■ Data records:
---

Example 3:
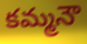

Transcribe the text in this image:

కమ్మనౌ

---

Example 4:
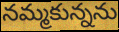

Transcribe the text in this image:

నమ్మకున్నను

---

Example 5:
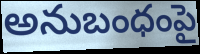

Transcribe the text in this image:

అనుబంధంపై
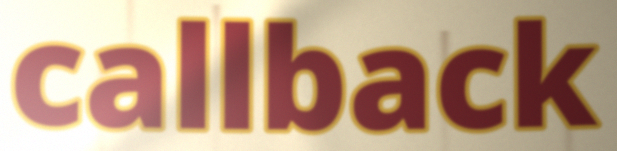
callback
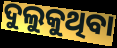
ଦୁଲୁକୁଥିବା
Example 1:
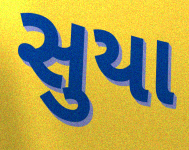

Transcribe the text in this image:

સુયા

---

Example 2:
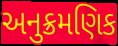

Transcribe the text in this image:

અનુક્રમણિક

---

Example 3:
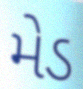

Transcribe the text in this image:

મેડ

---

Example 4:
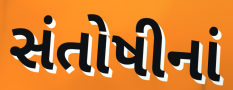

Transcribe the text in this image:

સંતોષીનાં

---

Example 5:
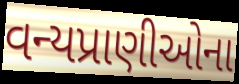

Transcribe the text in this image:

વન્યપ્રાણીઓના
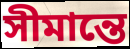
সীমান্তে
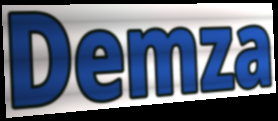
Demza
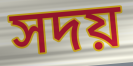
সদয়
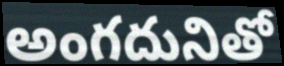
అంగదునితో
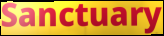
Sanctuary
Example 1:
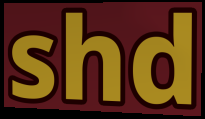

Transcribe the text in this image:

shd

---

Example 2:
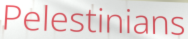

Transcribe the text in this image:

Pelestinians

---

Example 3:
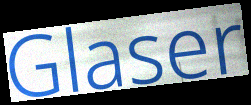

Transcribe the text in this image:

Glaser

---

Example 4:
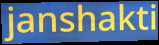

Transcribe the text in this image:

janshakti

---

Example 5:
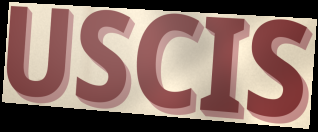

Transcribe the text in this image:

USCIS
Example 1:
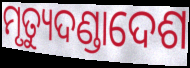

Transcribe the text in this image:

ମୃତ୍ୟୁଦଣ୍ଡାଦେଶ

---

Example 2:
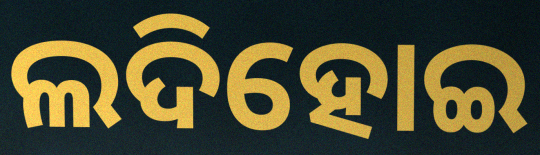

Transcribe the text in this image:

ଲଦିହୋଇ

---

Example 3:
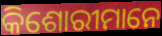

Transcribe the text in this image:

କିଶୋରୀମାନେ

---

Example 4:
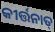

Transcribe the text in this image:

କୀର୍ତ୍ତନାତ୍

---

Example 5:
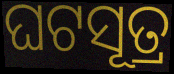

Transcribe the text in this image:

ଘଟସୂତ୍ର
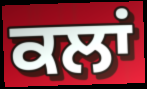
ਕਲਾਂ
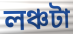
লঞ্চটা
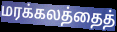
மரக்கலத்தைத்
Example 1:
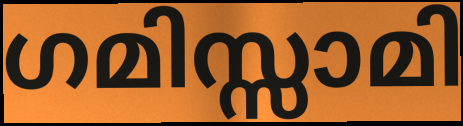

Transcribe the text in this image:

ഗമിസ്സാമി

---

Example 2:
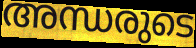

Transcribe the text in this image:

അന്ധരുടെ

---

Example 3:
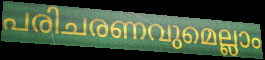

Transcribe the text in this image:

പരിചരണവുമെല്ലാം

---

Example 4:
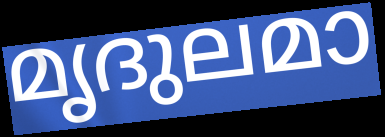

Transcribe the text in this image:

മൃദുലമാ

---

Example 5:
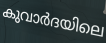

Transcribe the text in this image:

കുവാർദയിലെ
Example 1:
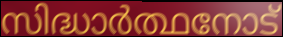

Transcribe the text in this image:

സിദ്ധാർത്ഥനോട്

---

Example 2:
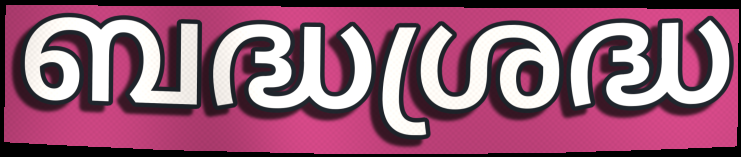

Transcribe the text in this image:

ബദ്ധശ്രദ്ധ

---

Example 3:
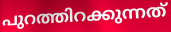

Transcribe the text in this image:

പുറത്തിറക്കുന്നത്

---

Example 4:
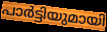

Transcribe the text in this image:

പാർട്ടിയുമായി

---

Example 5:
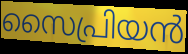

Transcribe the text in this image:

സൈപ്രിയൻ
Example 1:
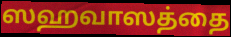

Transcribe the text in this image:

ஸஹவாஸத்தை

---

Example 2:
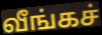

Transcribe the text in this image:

■ What this task involves:
Nothing but an exact copy of the data above, minus its pictures, should appear in the response.

■ Solution for this exercise:
---

Example 3:

Transcribe the text in this image:

కమ్మనౌ

---

Example 4:

Transcribe the text in this image:

నమ్మకున్నను

---

Example 5:

Transcribe the text in this image:

అనుబంధంపై
callback
ଦୁଲୁକୁଥିବା
Example 1:

Transcribe the text in this image:

સુયા

---

Example 2:

Transcribe the text in this image:

અનુક્રમણિક

---

Example 3:

Transcribe the text in this image:

મેડ

---

Example 4:

Transcribe the text in this image:

સંતોષીનાં

---

Example 5:

Transcribe the text in this image:

વન્યપ્રાણીઓના
সীমান্তে
Demza
সদয়
అంగదునితో
Sanctuary
Example 1:

Transcribe the text in this image:

shd

---

Example 2:

Transcribe the text in this image:

Pelestinians

---

Example 3:

Transcribe the text in this image:

Glaser

---

Example 4:

Transcribe the text in this image:

janshakti

---

Example 5:

Transcribe the text in this image:

USCIS
Example 1:

Transcribe the text in this image:

ମୃତ୍ୟୁଦଣ୍ଡାଦେଶ

---

Example 2:

Transcribe the text in this image:

ଲଦିହୋଇ

---

Example 3:

Transcribe the text in this image:

କିଶୋରୀମାନେ

---

Example 4:

Transcribe the text in this image:

କୀର୍ତ୍ତନାତ୍

---

Example 5:

Transcribe the text in this image:

ଘଟସୂତ୍ର
ਕਲਾਂ
লঞ্চটা
மரக்கலத்தைத்
Example 1:

Transcribe the text in this image:

ഗമിസ്സാമി

---

Example 2:

Transcribe the text in this image:

അന്ധരുടെ

---

Example 3:

Transcribe the text in this image:

പരിചരണവുമെല്ലാം

---

Example 4:

Transcribe the text in this image:

മൃദുലമാ

---

Example 5:

Transcribe the text in this image:

കുവാർദയിലെ
Example 1:

Transcribe the text in this image:

സിദ്ധാർത്ഥനോട്

---

Example 2:

Transcribe the text in this image:

ബദ്ധശ്രദ്ധ

---

Example 3:

Transcribe the text in this image:

പുറത്തിറക്കുന്നത്

---

Example 4:

Transcribe the text in this image:

പാർട്ടിയുമായി

---

Example 5:

Transcribe the text in this image:

സൈപ്രിയൻ
Example 1:

Transcribe the text in this image:

ஸஹவாஸத்தை

---

Example 2:

Transcribe the text in this image:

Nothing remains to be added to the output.